## Action item
Your answer should be the number of lines in the listing that hold the string "EAGLE", with no other words.

## Supplied material
------------------------
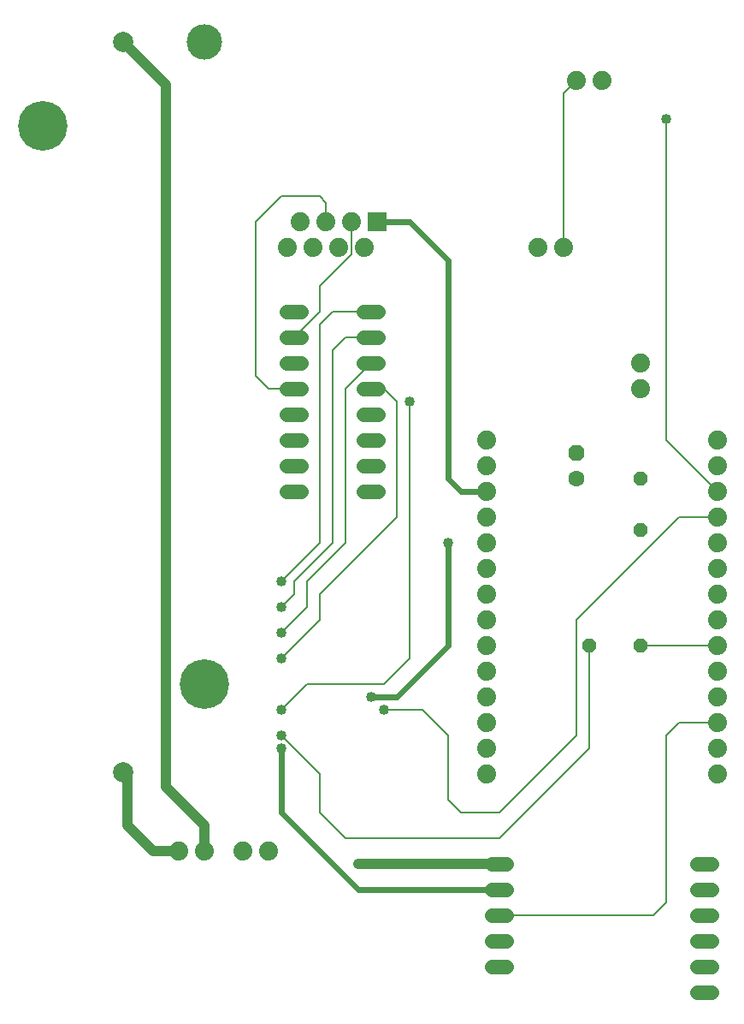
<source format=gbr>
G04 EAGLE Gerber X2 export*
%TF.Part,Single*%
%TF.FileFunction,Copper,L2,Bot,Mixed*%
%TF.FilePolarity,Positive*%
%TF.GenerationSoftware,Autodesk,EAGLE,9.1.3*%
%TF.CreationDate,2019-02-03T20:39:41Z*%
G75*
%MOMM*%
%FSLAX34Y34*%
%LPD*%
%AMOC8*
5,1,8,0,0,1.08239X$1,22.5*%
G01*
%ADD10C,1.879600*%
%ADD11C,1.422400*%
%ADD12C,4.900000*%
%ADD13C,3.500000*%
%ADD14C,2.000000*%
%ADD15R,1.879600X1.879600*%
%ADD16P,1.539592X8X112.500000*%
%ADD17P,1.732040X8X112.500000*%
%ADD18C,1.600200*%
%ADD19P,1.539592X8X202.500000*%
%ADD20C,1.016000*%
%ADD21C,0.203200*%
%ADD22C,1.016000*%
%ADD23C,0.609600*%


D10*
X342900Y12700D03*
X342900Y-12700D03*
X342900Y-38100D03*
X342900Y-63500D03*
X342900Y-88900D03*
X342900Y-114300D03*
X342900Y-139700D03*
X342900Y-165100D03*
X342900Y-190500D03*
X342900Y-215900D03*
X342900Y-241300D03*
X342900Y-266700D03*
X342900Y-292100D03*
X342900Y-317500D03*
X114300Y12700D03*
X114300Y-12700D03*
X114300Y-38100D03*
X114300Y-63500D03*
X114300Y-88900D03*
X114300Y-114300D03*
X114300Y-139700D03*
X114300Y-165100D03*
X114300Y-190500D03*
X114300Y-215900D03*
X114300Y-241300D03*
X114300Y-266700D03*
X114300Y-292100D03*
X114300Y-317500D03*
X266700Y88900D03*
X266700Y63500D03*
D11*
X134112Y-406400D02*
X119888Y-406400D01*
X119888Y-431800D02*
X134112Y-431800D01*
X134112Y-457200D02*
X119888Y-457200D01*
X119888Y-482600D02*
X134112Y-482600D01*
X134112Y-508000D02*
X119888Y-508000D01*
X323088Y-406400D02*
X337312Y-406400D01*
X337312Y-431800D02*
X323088Y-431800D01*
X323088Y-457200D02*
X337312Y-457200D01*
X337312Y-482600D02*
X323088Y-482600D01*
X323088Y-508000D02*
X337312Y-508000D01*
X337312Y-533400D02*
X323088Y-533400D01*
D12*
X-165100Y-228600D03*
D13*
X-165100Y406200D03*
D14*
X-245100Y406200D03*
D12*
X-325100Y323400D03*
D14*
X-245100Y-316000D03*
D10*
X-82550Y203200D03*
X-69850Y228600D03*
X-57150Y203200D03*
X-31750Y203200D03*
X-6350Y203200D03*
X-44450Y228600D03*
X-19050Y228600D03*
D15*
X6350Y228600D03*
D11*
X-69088Y139700D02*
X-83312Y139700D01*
X-83312Y114300D02*
X-69088Y114300D01*
X-69088Y38100D02*
X-83312Y38100D01*
X-83312Y12700D02*
X-69088Y12700D01*
X-69088Y88900D02*
X-83312Y88900D01*
X-83312Y63500D02*
X-69088Y63500D01*
X-69088Y-12700D02*
X-83312Y-12700D01*
X-83312Y-38100D02*
X-69088Y-38100D01*
X-7112Y-38100D02*
X7112Y-38100D01*
X7112Y-12700D02*
X-7112Y-12700D01*
X-7112Y12700D02*
X7112Y12700D01*
X7112Y38100D02*
X-7112Y38100D01*
X-7112Y63500D02*
X7112Y63500D01*
X7112Y88900D02*
X-7112Y88900D01*
X-7112Y114300D02*
X7112Y114300D01*
X7112Y139700D02*
X-7112Y139700D01*
D10*
X-190500Y-393700D03*
X-165100Y-393700D03*
X-127000Y-393700D03*
X-101600Y-393700D03*
X165100Y203200D03*
X190500Y203200D03*
D16*
X266700Y-76200D03*
X266700Y-25400D03*
D17*
X203200Y0D03*
D18*
X203200Y-25400D03*
D19*
X266700Y-190500D03*
X215900Y-190500D03*
D10*
X203200Y368300D03*
X228600Y368300D03*
D20*
X-241300Y-332500D02*
X-241300Y-355600D01*
X-241300Y-368300D02*
X-215900Y-393700D01*
X-190500Y-393700D01*
X-241300Y-368300D02*
X-241300Y-355600D01*
X-241300Y-332500D02*
X-241300Y-319800D01*
D21*
X-245100Y-316000D01*
X127000Y-457200D02*
X279400Y-457200D01*
X292100Y-444500D01*
X292100Y-279400D01*
X304800Y-266700D01*
X342900Y-266700D01*
D22*
X292100Y330200D03*
D21*
X292100Y12700D01*
X342900Y-38100D01*
D22*
X-88900Y-152400D03*
D21*
X-76200Y-139700D01*
X-76200Y-127000D01*
X-38100Y-88900D01*
X-38100Y101600D01*
X-25400Y114300D01*
X0Y114300D01*
D22*
X-88900Y-177800D03*
D21*
X-63500Y-152400D01*
X-63500Y-127000D01*
X-25400Y-88900D01*
X-25400Y63500D01*
X0Y88900D01*
D20*
X-203200Y364300D02*
X-245100Y406200D01*
X-203200Y-304800D02*
X-203200Y-330200D01*
X-203200Y-304800D02*
X-203200Y364300D01*
X-203200Y-330200D02*
X-165100Y-368300D01*
X-165100Y-393700D01*
D21*
X-19050Y228600D02*
X-19050Y234950D01*
X-50800Y139700D02*
X-76200Y114300D01*
X-50800Y139700D02*
X-50800Y165100D01*
X-19050Y196850D01*
X-19050Y228600D01*
X-76200Y63500D02*
X-101600Y63500D01*
X-114300Y76200D01*
X-114300Y228600D01*
X-88900Y254000D01*
X-50800Y254000D01*
X-44450Y247650D01*
X-44450Y228600D01*
X190500Y355600D02*
X203200Y368300D01*
X190500Y355600D02*
X190500Y203200D01*
D22*
X-88900Y-127000D03*
D21*
X-50800Y-88900D01*
X-50800Y127000D02*
X-38100Y139700D01*
X-50800Y127000D02*
X-50800Y-88900D01*
X-38100Y139700D02*
X0Y139700D01*
D22*
X-88900Y-203200D03*
D21*
X-50800Y-165100D01*
X-50800Y-139700D01*
X25400Y-63500D01*
X25400Y50800D02*
X12700Y63500D01*
X0Y63500D01*
X25400Y50800D02*
X25400Y-63500D01*
D22*
X-88900Y-254000D03*
D21*
X-63500Y-228600D01*
X12700Y-228600D01*
X38100Y-203200D01*
X38100Y50800D01*
D22*
X38100Y50800D03*
X-88900Y-279400D03*
D21*
X-50800Y-317500D02*
X-50800Y-355600D01*
X-25400Y-381000D01*
X215900Y-292100D02*
X215900Y-190500D01*
X-50800Y-317500D02*
X-88900Y-279400D01*
X-25400Y-381000D02*
X127000Y-381000D01*
X133350Y-374650D01*
X215900Y-292100D01*
D22*
X12700Y-254000D03*
D21*
X50800Y-254000D01*
X76200Y-279400D01*
X76200Y-342900D01*
X88900Y-355600D01*
X127000Y-355600D01*
X203200Y-279400D01*
X203200Y-165100D01*
X304800Y-63500D02*
X342900Y-63500D01*
X304800Y-63500D02*
X203200Y-165100D01*
D22*
X-12700Y-406400D03*
D20*
X127000Y-406400D01*
D23*
X114300Y-38100D02*
X88900Y-38100D01*
X76200Y-25400D01*
X76200Y190500D02*
X38100Y228600D01*
X6350Y228600D01*
X76200Y190500D02*
X76200Y-25400D01*
X127000Y-431800D02*
X-12700Y-431800D01*
X-88900Y-355600D02*
X-88900Y-317500D01*
D22*
X-88900Y-292100D03*
D23*
X-88900Y-355600D02*
X-12700Y-431800D01*
X-88900Y-317500D02*
X-88900Y-292100D01*
D21*
X266700Y-190500D02*
X342900Y-190500D01*
D22*
X0Y-241300D03*
D23*
X25400Y-241300D01*
X76200Y-190500D02*
X76200Y-88900D01*
D22*
X76200Y-88900D03*
D23*
X76200Y-190500D02*
X25400Y-241300D01*
M02*

</source>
------------------------
## Result for this exercise
2